Our warming global climate is already impacting marine ecosystems; in particular, the frequency of marine heatwaves. Rigorous data collection by citizen scientists, capable of covering geographic and temporal scales impossible for academic research teams alone, allows science to document and bound these events.
In this study, we analyse 29 years (1993-2021) of citizen science beached bird monitoring data across the northeast Pacific. This region has experienced at least five major marine bird mass mortality events from 2014 through 2021, collectively encompassing several million birds. Marine birds are highly visible, long-lived, and abundant predators who reflect shifts in trophic structure and stability; a sharp increase in marine bird mortality (easily visible to local coastal community members) is one signal of ecosystem impact. Our study utilizes observations of beached marine birds collected by four interoperable, effort-controlled, citizen science programs (~90,000 surveys); as well as anecdotal reports collected by coastal community members with local expertise. We examine: (1) whether marine heatwaves provoke seabird mortality events: (2) whether the duration of marine heatwave increases the likelihood of mortality event occurrence; and (3) the functional relationship between ocean warming and mortality event characteristics.

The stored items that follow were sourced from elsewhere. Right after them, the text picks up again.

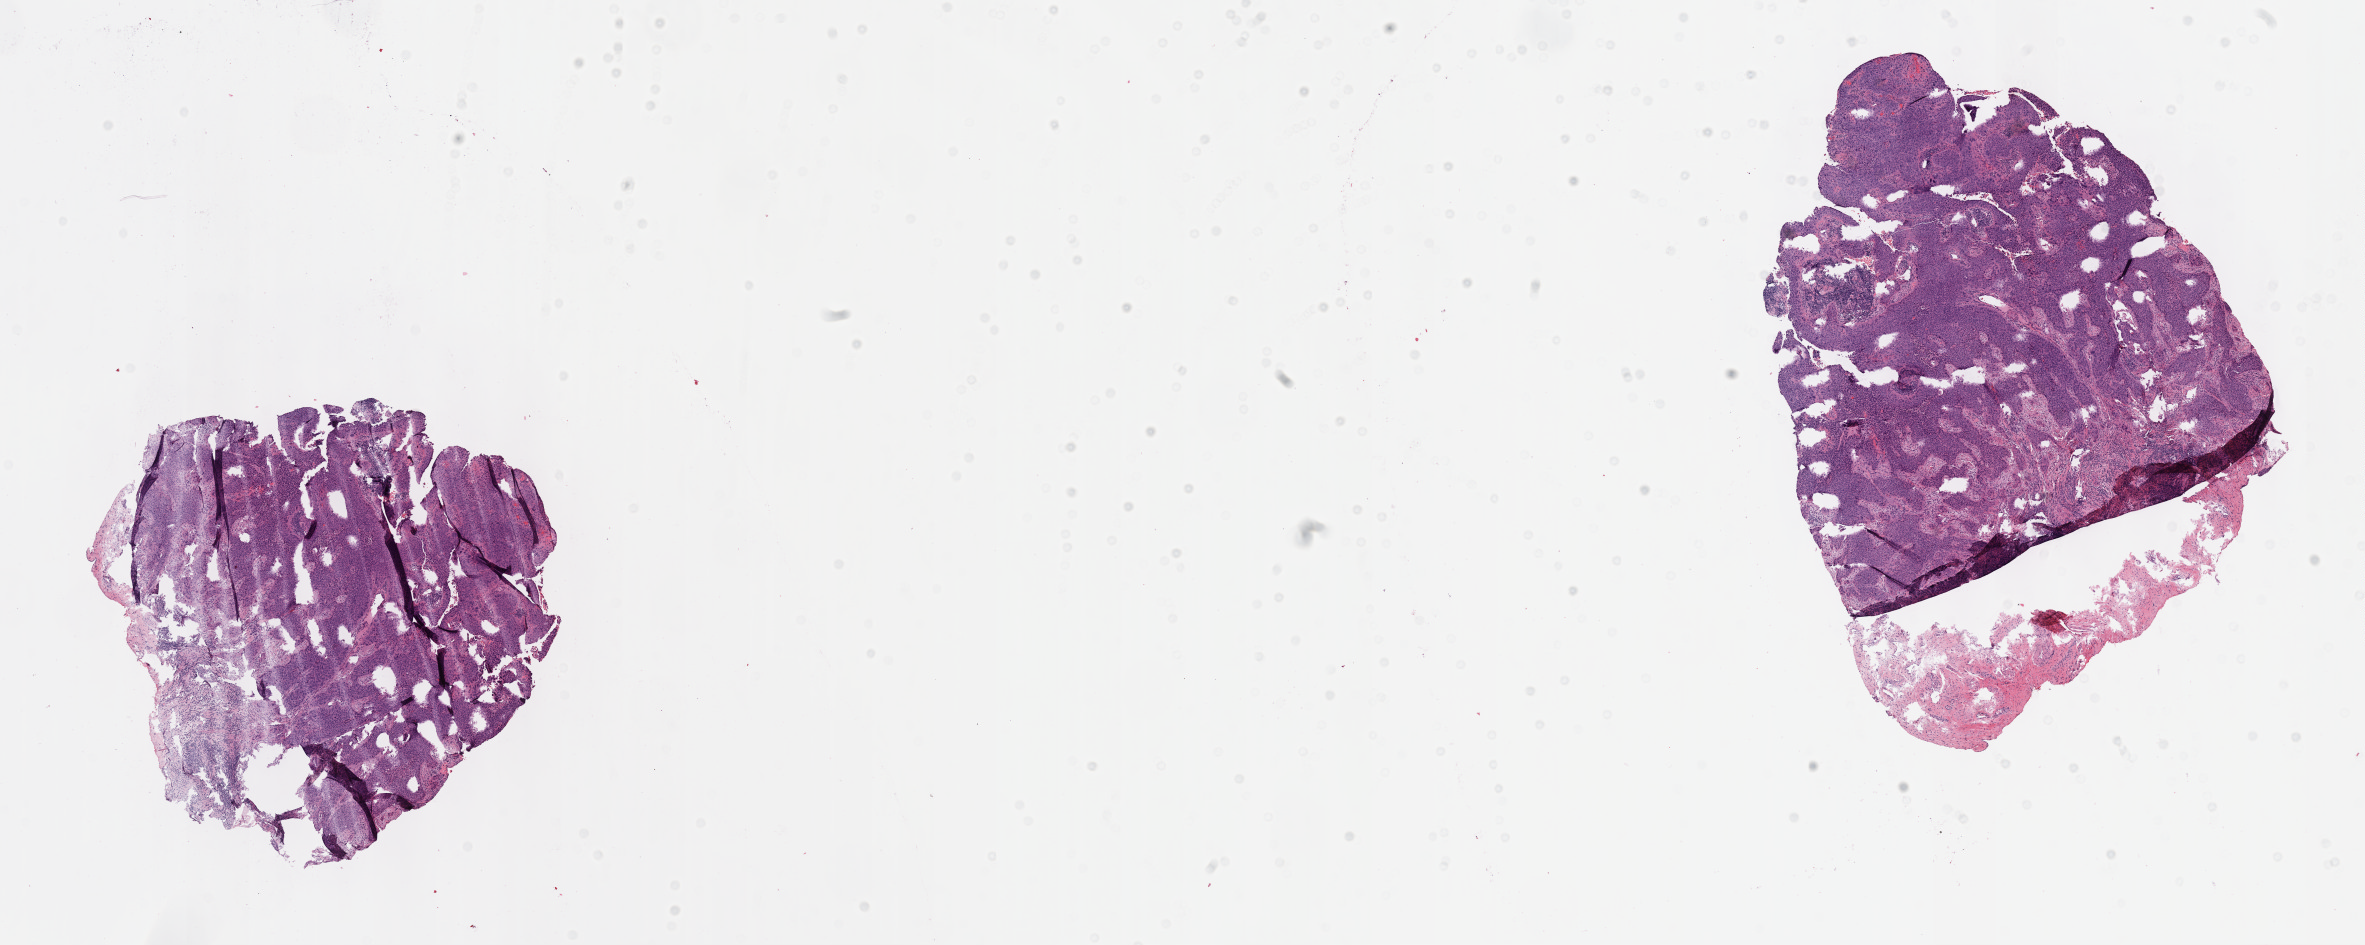
Digitized H&E tissue section (whole slide) — low-resolution overview of the scanned area, about 19.1 x 7.6 mm. Formalin-fixed paraffin-embedded (FFPE) diagnostic section. Sample: primary tumour, cervix. Patient: female, age at initial diagnosis 27 years. Histologic grade: G3 (poorly differentiated).
- FIGO stage: IB1
- histologic diagnosis: Squamous cell carcinoma, NOS (cervix uteri)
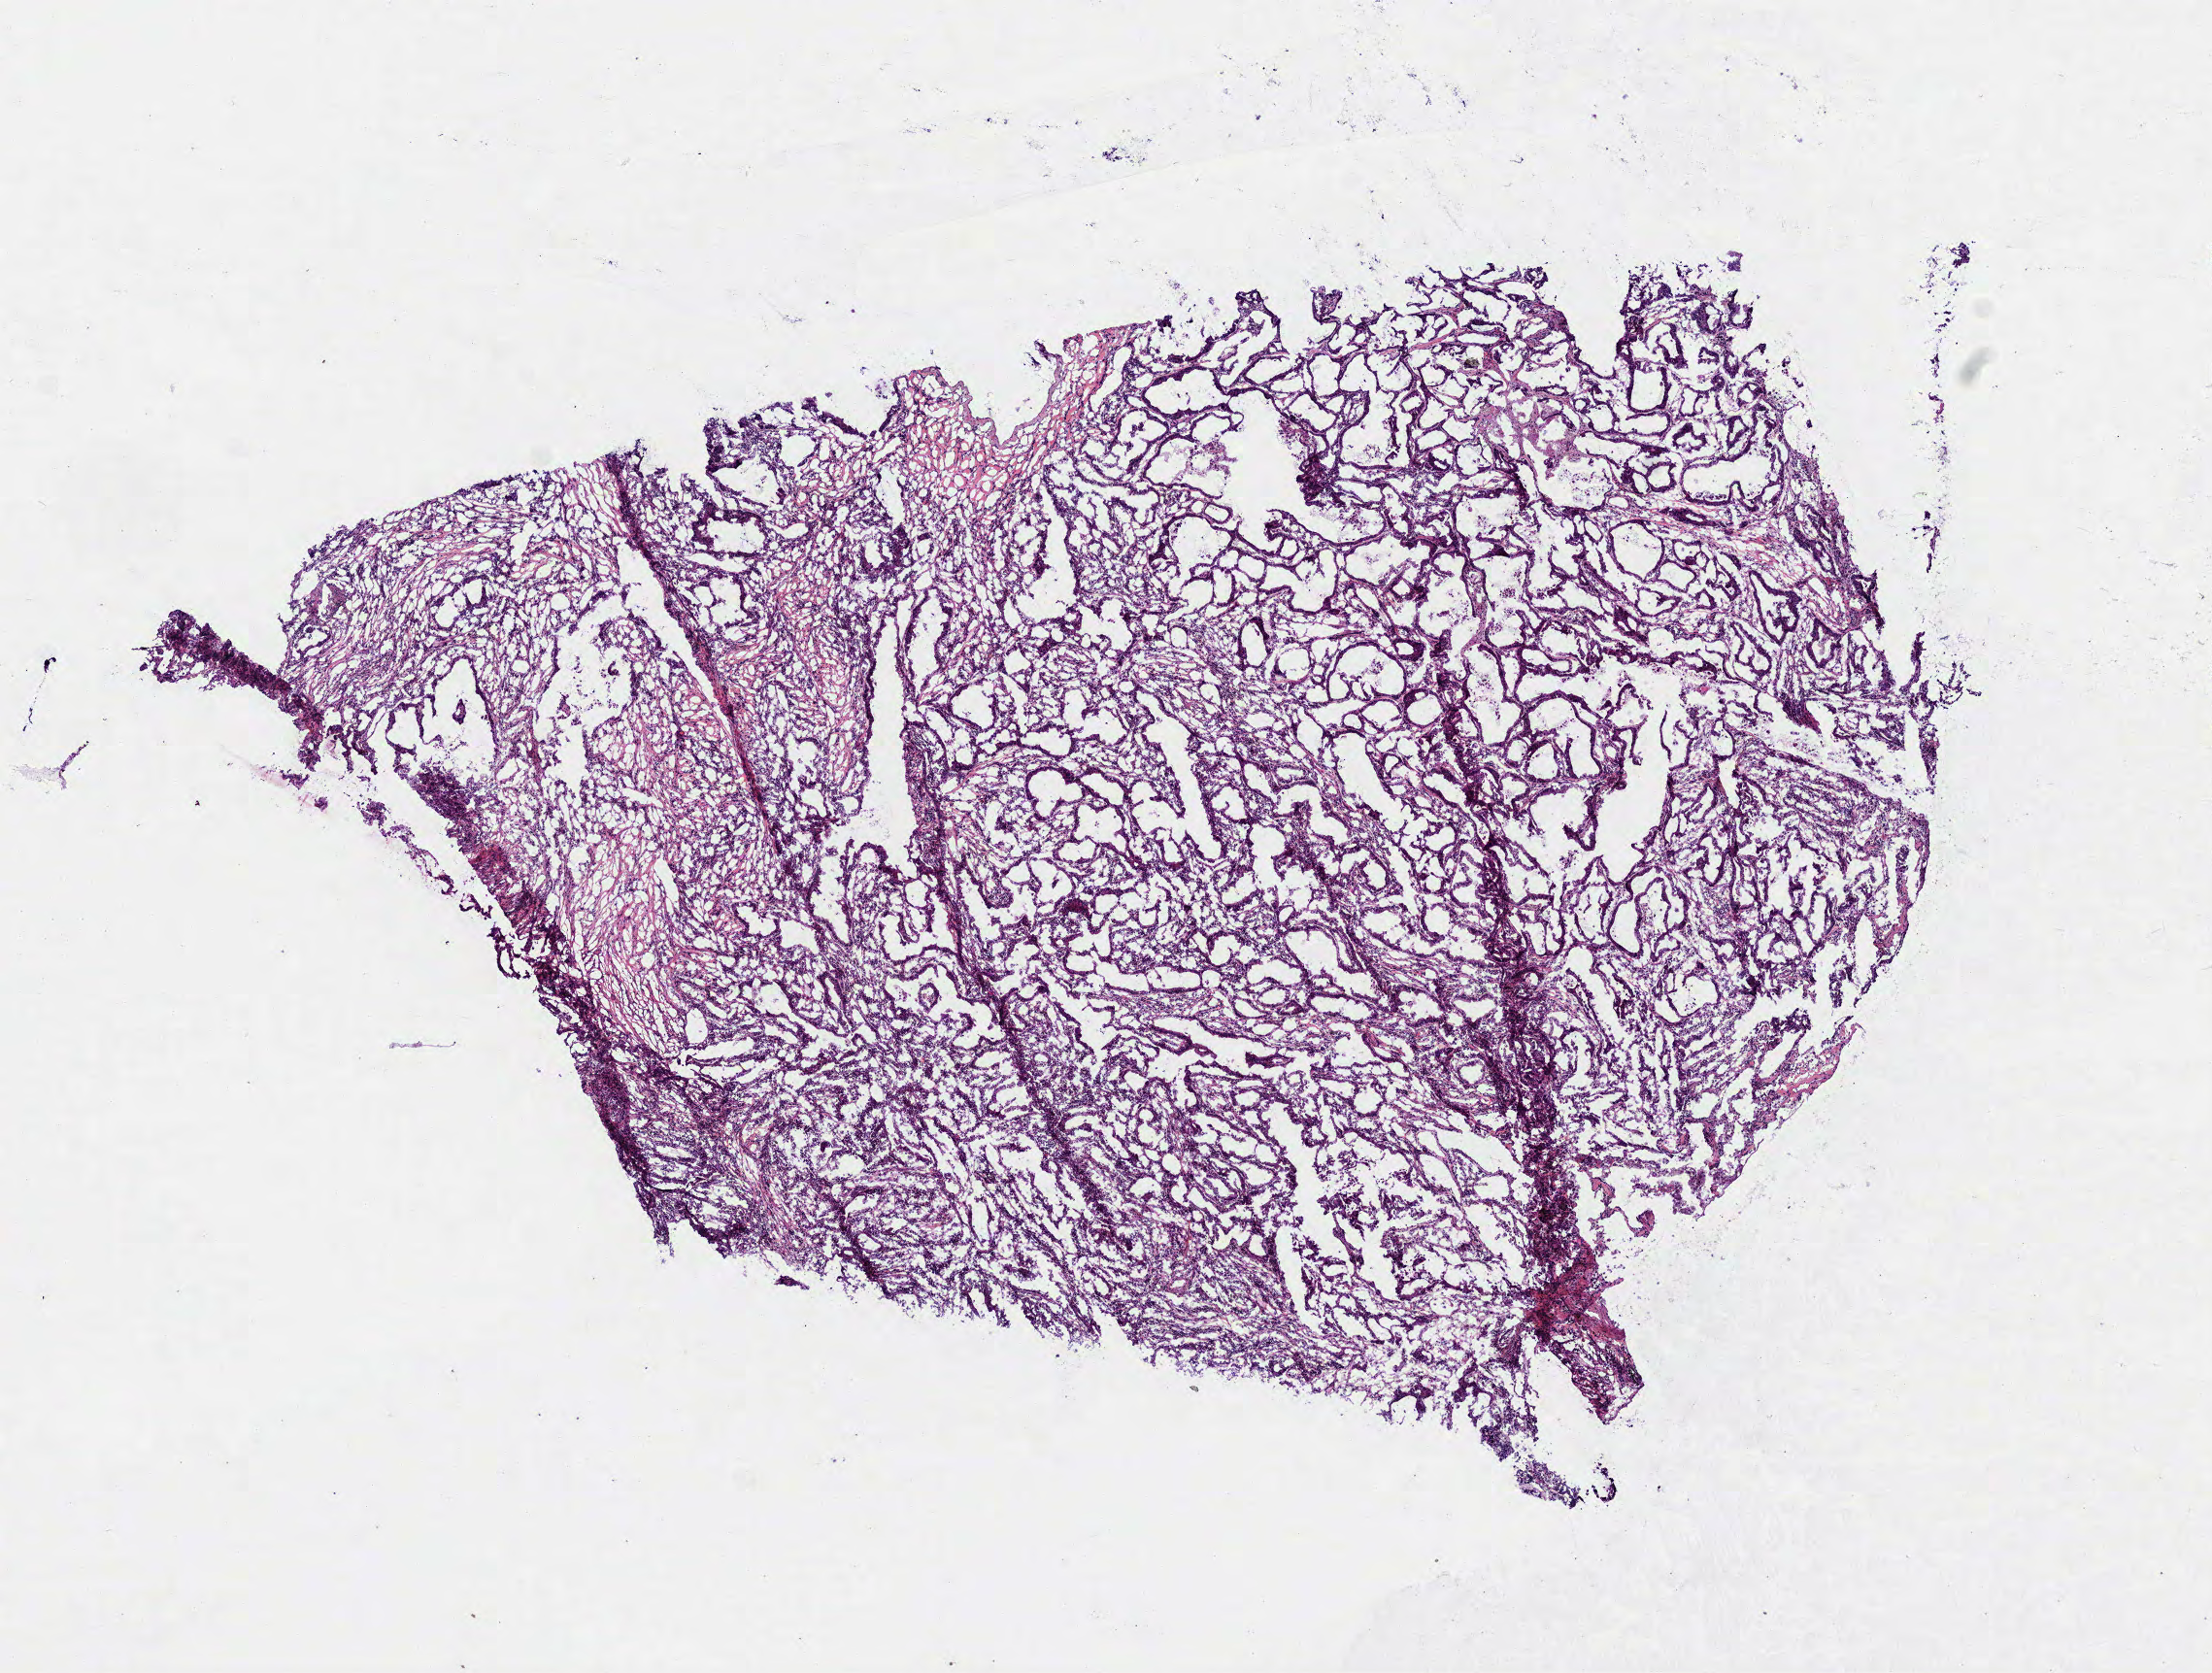
Digitized Hematoxylin and eosin (H&E) stained tissue section (whole slide) — shown as a low-resolution overview of the whole scanned area (about 9.2 x 6.9 mm, from a 40x scan); frozen section from the top of the tissue portion; primary tumour sample from the lung. Female, age 51 years at initial diagnosis. Pathologist review of this section (percent, as recorded): tumour cells 95%, tumour nuclei 62%, normal cells 5%, stromal cells 0%, necrosis 0%. Infiltration values recorded for this section: lymphocyte infiltration 20%, monocyte infiltration 0%, neutrophil infiltration 0%.
- pathologic diagnosis: Bronchiolo-alveolar carcinoma, non-mucinous
- laterality: right
- AJCC pathologic stage: IIIB (6th edition)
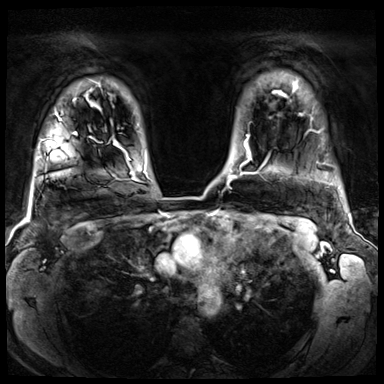
Breast MRI (dynamic contrast-enhanced), one axial slice. Slice 57 of 72 in the series (ordered by position). Dynamic contrast-enhanced series, time point 2 of 8 at this slice position (early post-contrast). 3 T. TE 1.4 ms, TR 4.3 ms. 2.5 mm slice thickness. 384 × 384 image matrix. Female patient.
Structures marked on this image (semi-automatic segmentation, software-assisted and operator-edited):
- enhancing-tissue mask used for the functional tumour volume (all voxels passing the contrast-enhancement thresholds inside the analysis volume; usually the tumour): bounding box <44,113,77,140> (left, top, right, bottom; pixels)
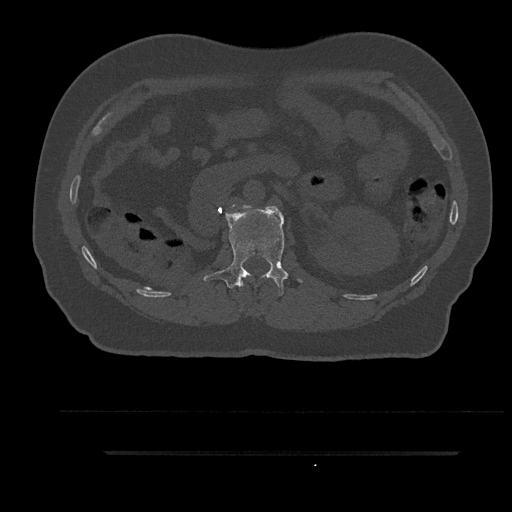
CT including the spine, one axial slice; position 179 of 797 along the scan axis; reconstruction kernel Br40s/3; 120 kVp; bone window (W 1800 / L 400 HU); 512 × 512 image matrix. Patient: male, 63 years. From the clinical record (not read from this slice): primary cancer: renal; vertebrae with lytic lesions (as recorded): T8.
Annotated regions visible in this slice (semi-automatically segmented with operator editing):
- L1 vertebra: bounding box (x1, y1, x2, y2) in pixels: (204, 206, 302, 296)
- L2 vertebra: (232, 205, 234, 207)
- T12 vertebra: (240, 281, 244, 287)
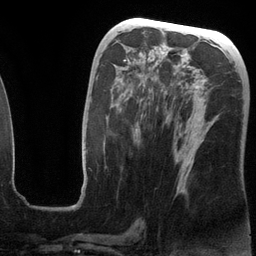
Breast MRI (dynamic contrast-enhanced), one axial slice. Slice 61 of 134 in the series (ordered by position). Cropped to one breast. Dynamic contrast-enhanced series, time point 2 of 6 at this slice position (early post-contrast). 3 T. TE 2.8 ms, TR 6.9 ms. 256 × 256 image matrix, field of view 190 × 190 mm. Female patient.
Outlined on this slice (semi-automatically segmented with operator editing):
- enhancing-tissue mask used for the functional tumour volume (all voxels passing the contrast-enhancement thresholds inside the analysis volume; usually the tumour): bounding box [x1, y1, x2, y2] px = [87, 52, 215, 192]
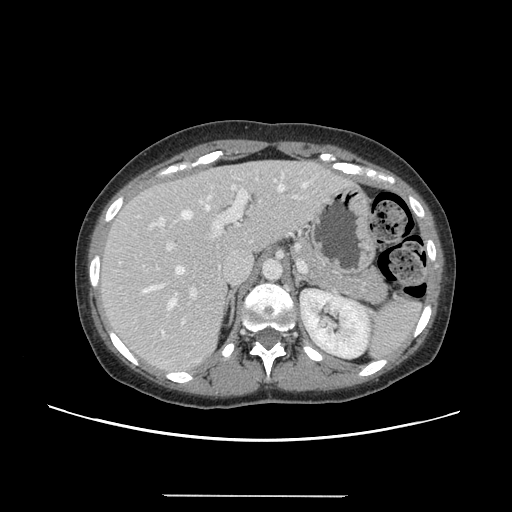
Contrast-enhanced abdominal CT, one axial slice. Position 94 of 144 along the scan axis. 120 kVp. Intravenous contrast given. Soft-tissue window (W 400 / L 40 HU). 512 × 512 image matrix, field of view 380 × 380 mm. Case-level facts recorded for this patient, not image findings: patient: female, age 61 years at operation; diagnosis: colorectal cancer liver metastases, imaged before liver resection; multiple liver metastases: yes; largest metastasis: 1.1 cm; disease in both lobes: no.
Annotated regions visible in this slice (outlined manually by an expert reader):
- hepatic veins: bounding box [x1, y1, x2, y2] px = [142, 183, 307, 308]
- liver: [98, 161, 343, 373]
- planned liver remnant (the part of the liver to remain after resection): [97, 161, 310, 299]
- portal vein (with intrahepatic branches): [150, 179, 300, 298]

Mortality events were reported throughout the study period, and massive events (> 500 km in extent, > 10 carcasses km-1) occurred infrequently (N = 4), with an unprecedented sequence from 2014-2019. Mortality events occurred more frequently following marine heat waves, and a common sequence of mortality events (at 1-6 months and 10-16 months after heat wave onset) was observed in the California Current large marine ecosystem. Event characteristics, including magnitude, duration, and spatial extent were all positively associated with increased water temperatures, with a discontinuous uptick in event probability at a temperature anomalies above 1degree C. Collectively, this indicates events are becoming larger and longer-lasting, with higher carcass counts under warmer conditions. These data indicate that sudden, prolonged warming will result in an uptick in marine bird mortality, as the system continues to reset to a lower carrying capacity for these upper-trophic predators.
By engaging community members in scientific observation in places they know well, and analyzing their collective findings to reveal ecosystem-level impacts, we demonstrate the unique values of large-scale citizen science: ability to conduct highly rigorous, cost-efficient, ecological science at a grain and extent otherwise unrealizable; new scientific directions as a direct consequence of participant input and questions; and active engagement of a non-STEM public creating ecological and environmental literacy.